──────── Data records ────────

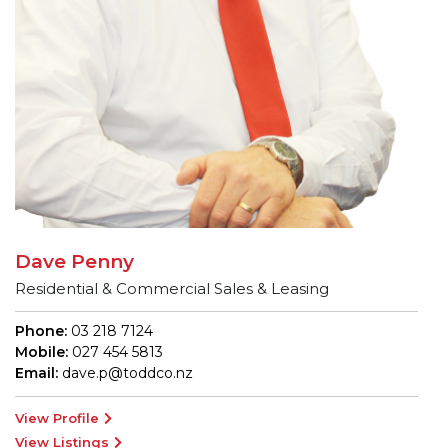
Dave Penny
Residential & Commercial Sales & Leasing
Phone:
03 218 7124
Mobile:
027 454 5813
Email:
dave.p@toddco.nz
View Profile
View Listings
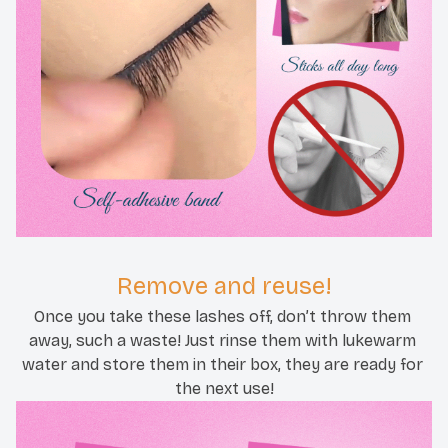
Remove and reuse!
Once you take these lashes off, don’t throw them 
away, such a waste! Just rinse them with lukewarm 
water and store them in their box, they are ready for 
the next use!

────────

### Task objective
The expected output is an exact retyping of the lines from the line with "View Listings" through the last line of the data, with both ends kept and the pictures dropped.

### Exercise result
View Listings
Remove and reuse!
Once you take these lashes off, don’t throw them 
away, such a waste! Just rinse them with lukewarm 
water and store them in their box, they are ready for 
the next use!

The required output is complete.